Friday, May 1, 2020

What Happened (a play without the baby)

A couple weeks ago, I polled my friends on Facebook for an alternate title for my mondrama, I Hate This (a play without the baby). All of the responses I received were thoughtful and generous, poetic and appropriate. Really, every single one of them.

Titles suggestions included:
  • Fallen Leaf
  • A Whole In the Heart
  • Duet
  • Still
  • Forever Still
  • So Still
  • Pack Up the Moon
  • Eternal Lullaby
  • Zawadi
  • Still Love, Still Grief
  • Still My Child, Still Their Father
  • Still a Father
  • Acts of Despair
  • Bereft
  • Beyond Measure
  • Remembering Him
  • The Play Without the Baby
  • Talk About the Baby
  • Baby Shoes, Never Used
  • Still, Born
  • It Seems So Wrong
  • Firstborn Son
  • Three
  • Calvin
  • Still, My Son
  • Still, Father
  • A Father Stil
  • I Am a Father
  • Am I Still a Father?
  • He and I
  • Return to Sender
  • This Is How It Doesn’t Go
  • Untitled (On Purpose)
  • The Lost Homecoming Parade
  • The Sparrow
And, of course, Fuck You, Gerber.

There is a company in Chennai, India who have made plans to produce my play once the theaters re-open. And they very politely and sincerely requested they promote the production with a different title.

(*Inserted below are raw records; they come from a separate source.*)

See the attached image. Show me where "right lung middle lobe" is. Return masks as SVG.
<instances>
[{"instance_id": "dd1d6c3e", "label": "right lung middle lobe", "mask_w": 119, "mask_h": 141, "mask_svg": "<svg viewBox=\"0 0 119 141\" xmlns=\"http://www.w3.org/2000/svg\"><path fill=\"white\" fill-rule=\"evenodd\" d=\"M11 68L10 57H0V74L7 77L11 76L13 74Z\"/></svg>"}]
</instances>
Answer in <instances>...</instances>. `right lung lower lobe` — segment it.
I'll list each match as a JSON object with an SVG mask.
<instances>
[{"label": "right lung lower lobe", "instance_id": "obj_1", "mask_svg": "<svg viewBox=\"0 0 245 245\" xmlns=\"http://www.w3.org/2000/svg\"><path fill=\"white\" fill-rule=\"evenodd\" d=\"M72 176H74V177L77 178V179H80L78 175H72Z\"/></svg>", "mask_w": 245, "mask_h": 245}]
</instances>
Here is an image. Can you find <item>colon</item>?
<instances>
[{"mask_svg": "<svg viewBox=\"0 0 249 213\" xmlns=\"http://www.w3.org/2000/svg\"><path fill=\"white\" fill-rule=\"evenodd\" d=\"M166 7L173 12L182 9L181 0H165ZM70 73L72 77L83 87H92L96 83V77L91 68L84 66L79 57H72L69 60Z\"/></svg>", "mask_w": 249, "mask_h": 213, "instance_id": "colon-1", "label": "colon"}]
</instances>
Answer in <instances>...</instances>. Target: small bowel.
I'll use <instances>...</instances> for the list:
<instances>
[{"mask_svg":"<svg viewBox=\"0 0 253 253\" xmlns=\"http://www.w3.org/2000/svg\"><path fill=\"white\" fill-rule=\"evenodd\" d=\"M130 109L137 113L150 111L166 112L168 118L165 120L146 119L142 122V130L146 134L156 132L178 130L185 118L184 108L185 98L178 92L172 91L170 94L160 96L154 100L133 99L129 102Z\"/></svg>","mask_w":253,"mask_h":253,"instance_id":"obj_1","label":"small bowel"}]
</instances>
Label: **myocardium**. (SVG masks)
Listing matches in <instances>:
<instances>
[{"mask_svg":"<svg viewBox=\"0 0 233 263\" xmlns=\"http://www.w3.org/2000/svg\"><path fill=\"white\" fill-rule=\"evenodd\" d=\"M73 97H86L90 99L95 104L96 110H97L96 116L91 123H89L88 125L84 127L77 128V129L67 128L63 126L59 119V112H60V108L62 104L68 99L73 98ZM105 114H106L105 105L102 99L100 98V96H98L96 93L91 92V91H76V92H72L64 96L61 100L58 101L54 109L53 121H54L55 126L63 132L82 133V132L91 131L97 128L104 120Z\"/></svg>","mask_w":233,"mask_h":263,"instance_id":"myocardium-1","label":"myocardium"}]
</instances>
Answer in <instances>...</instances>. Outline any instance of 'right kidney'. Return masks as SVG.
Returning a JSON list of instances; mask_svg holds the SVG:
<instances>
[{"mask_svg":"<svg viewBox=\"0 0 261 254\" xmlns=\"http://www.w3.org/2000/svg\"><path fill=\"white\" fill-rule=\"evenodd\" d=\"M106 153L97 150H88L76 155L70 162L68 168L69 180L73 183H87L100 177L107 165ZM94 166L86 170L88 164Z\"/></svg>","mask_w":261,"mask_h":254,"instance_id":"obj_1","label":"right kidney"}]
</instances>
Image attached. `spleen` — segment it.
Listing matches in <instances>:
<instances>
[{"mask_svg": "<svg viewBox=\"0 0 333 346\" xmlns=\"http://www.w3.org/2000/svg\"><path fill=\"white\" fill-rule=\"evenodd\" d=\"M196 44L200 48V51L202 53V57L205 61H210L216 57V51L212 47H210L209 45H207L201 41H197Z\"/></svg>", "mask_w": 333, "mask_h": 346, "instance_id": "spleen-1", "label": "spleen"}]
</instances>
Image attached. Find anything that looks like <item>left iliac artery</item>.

The title has been controversial, since the beginning. The play has been controversial. I had at least one producer tell me it was unwise to begin at the moment we were informed that the baby was dead, providing the audience no warning whatsoever.

My thinking was, and is, the title is the warning. But then, surely it has prevented any from attending. Hate is a very strong word, it is a word I choose not to use in daily life, if I can help it. I do not hate.

But we said, time and again, I hate this. We both did. Again and again. “I hate this”. I say it only once during the play, in passing, You might even miss it.

And it was this expression, a statement of feeling, that blankets the entire year chronicled in the script. And that is what I was seeking, another, less fraught expression, from the play, which best describes what this play is. Not something poetic. Not thoughtful, not soft nor sweet, not even descriptive of the situation. Not about me, not about her, not about him.

The first thing I said when I heard the news, the very first thing, was a question. “What happened?”

And this play is an urgent document of what happened. Not a question, a fact.

So, for now, we will call this play What Happened.